The mutation that impairs transport activity is
not limited to the COOH-terminal region; TMs 4, 5, 7, and 8 and the
NH-terminal or other hydrophilic regions are also
implicated in studies on Glut1 and Glut2 of mammalian glucose
transporters(28, 29, 30, 31, 32, 33) ,
Hup1 glucose transporter of Chlorella(34) , Snf3
glucose transporter of S. cerevisiae(35) , and KgtP
-ketoglutarate transporter of E. coli(27) . In
view of these results, it seems reasonable to assume as a working
hypothesis that more than one region is necessary for the substrate
recognition and that the COOH-terminal region we identified may
contribute to the recognition of the structure around C-4 of hexoses,
where D-glucose and D-galactose are epimeric.

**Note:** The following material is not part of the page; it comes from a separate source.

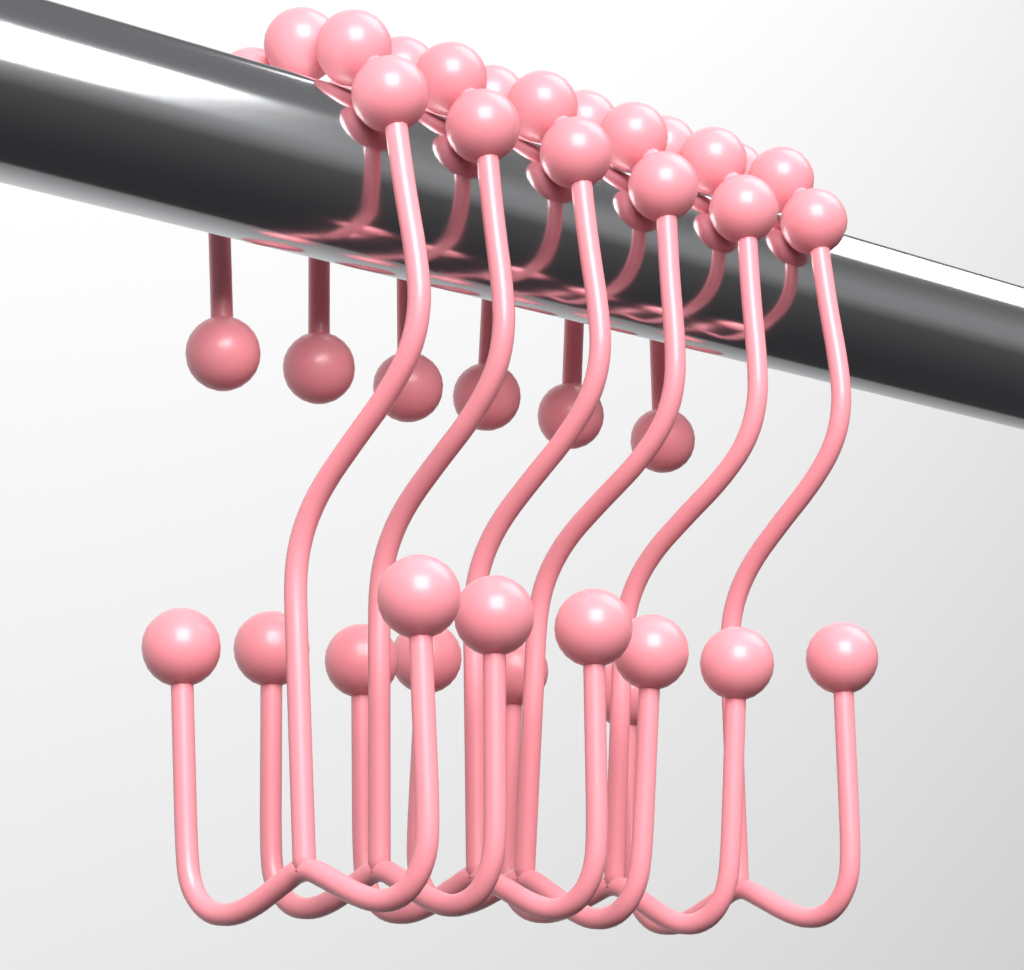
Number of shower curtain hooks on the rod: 6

It is
also possible that there are two substrate binding sites(11) ,
the COOH-terminal region and the other region (possibly including TMs
4, 5, 7, and 8), where the former site recognizes C-4 position but the
latter site recognizes different portion(s) of hexoses. If this is the
case, Hxt2 would have provided in place of Gal2 the other binding site
in transport-active chimeric transporters. A wide variety of chimera
analysis using transporters of different substrate specificities will
contribute to clarify this essential subject in transport studies.